Re. "synthesis produced a manageable 11,000 lines of Verilog...As a comparison, a Xilinx engineer hand-coded this design in RTL" How many lines of Verilog was the hand-coded RTL? I.e., is the size of synthesis-generated Verilog a good predictor of the size it would take if hand-coded?


March 26, 2010
In response to: BDTI unveils FPGA C-synthesis certification: Can C beat RTL?
RSNikhil commented:

I have a question re. "They ended up calling in an RTL expert to shepherd the RTL through the Xilinx tool chain, debug it, and produce the configured FPGA." What were they debugging? Presumably not the design itself, since with high-level synthesis tools you're supposed to debug the source and not the generated RTL?


February 2, 2010
In response to: BDTI unveils FPGA C-synthesis certification: Can C beat RTL?
BobsUrUncle commented:

BullS*t benchmark.
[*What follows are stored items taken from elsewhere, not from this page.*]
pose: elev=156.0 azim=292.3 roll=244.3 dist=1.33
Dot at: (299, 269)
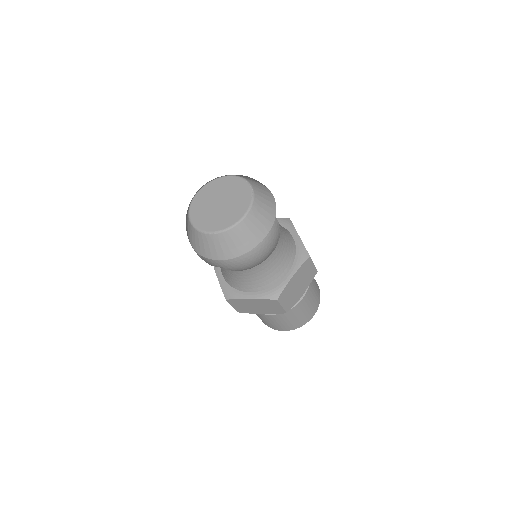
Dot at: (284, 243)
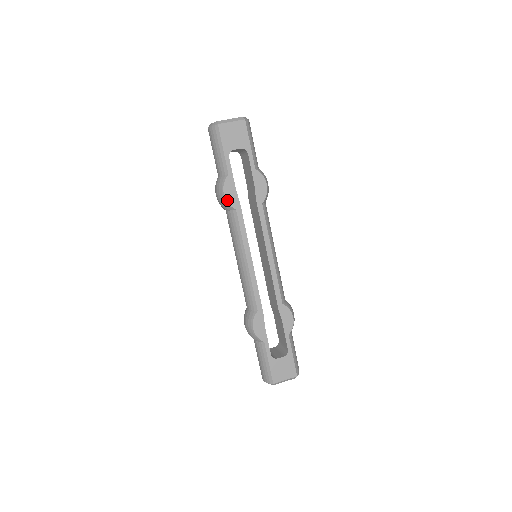
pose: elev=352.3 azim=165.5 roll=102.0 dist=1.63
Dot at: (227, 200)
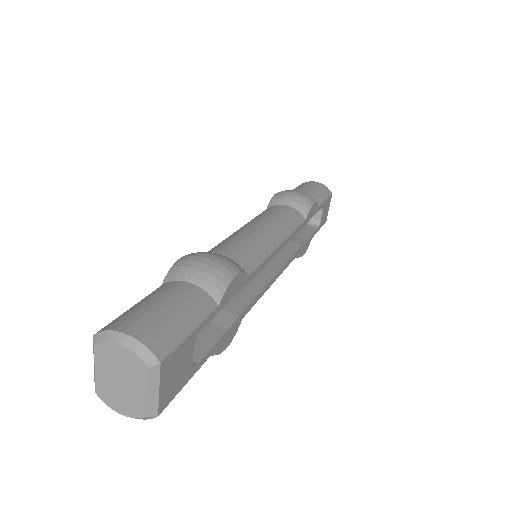
Dot at: (232, 339)
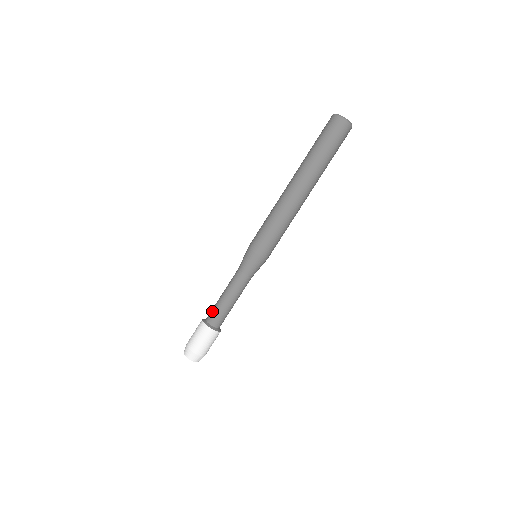
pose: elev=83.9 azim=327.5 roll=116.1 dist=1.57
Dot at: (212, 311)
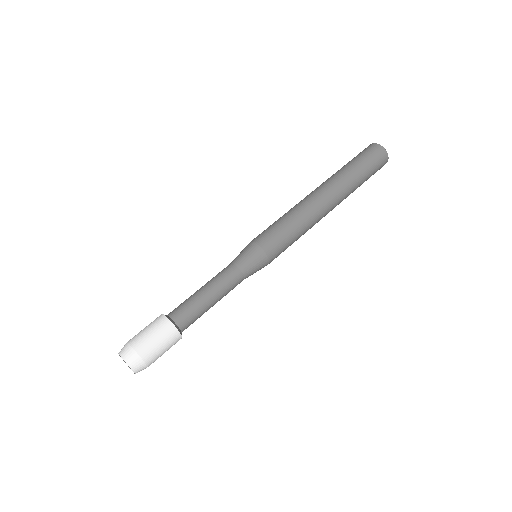
Dot at: occluded
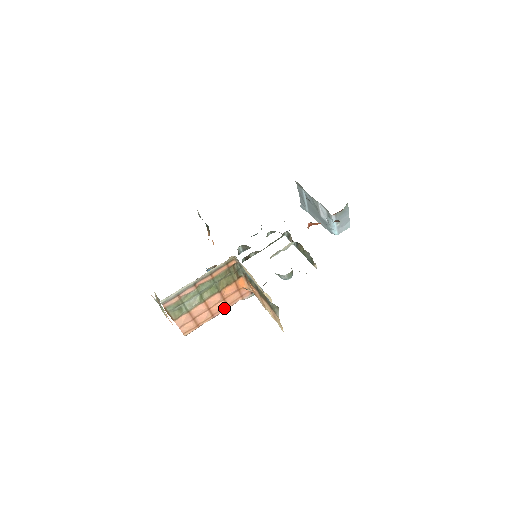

They handed a folder to the vendor and let them craft an optimized design. Wonder how many people evaluate tools like that? The biggest problem with these tools is how to convert standard C into something the tool can recognize as a high level hardware description. And not it's not like software optimization at all. It's just another RTL language. You need a real Hardware Engineer to drive these tools -- not some SW guy who read a verilog book. These tools are really adjuncts for the HW engineer to convert an algorithm into functional HW. Anything else is pure B.S.


January 21, 2010
In response to: BDTI unveils FPGA C-synthesis certification: Can C beat RTL?
Steve Cox commented:

Great post, Ron. And great initiative, BDTI. I look forward to see where this all leads. Very useful for the industry, in my opinion, and this real data can really help ESL get past the conceptual debates and into the next level - wider proliferation. Still, I'm confused why this article is written focusing on FPGAs. Offload from merchant processors is as common on-chip (e.g. look at any SmartPhone chip or Network Processor) as it is "on-board" (i.e. in the FPGA context that you describe). Of course, the technique is useful for both. Additionally, however, your readers may also be interested to realize that there are still other alternatives to C synthesis that provide the RTL-like efficiency, yet still allow direct C-source code debug - without the need for the programmers to think in terms of how the algorithm mapped to HDL. Such opportunities exist in the configurable processor space - especially when using an ASIP design tool like those available from Target Compiler Technologies or Coware. If overcoming the debug problem (and the RTL skill requirement mentioned by Jeff) are important issues for you, you should check into these alternatives.


January 19, 2010
In response to: BDTI unveils FPGA C-synthesis certification: Can C beat RTL?
cms commented:

Great post, very informative. So, as Bier says, the main problem of the HLS tools now is absence of debug capability?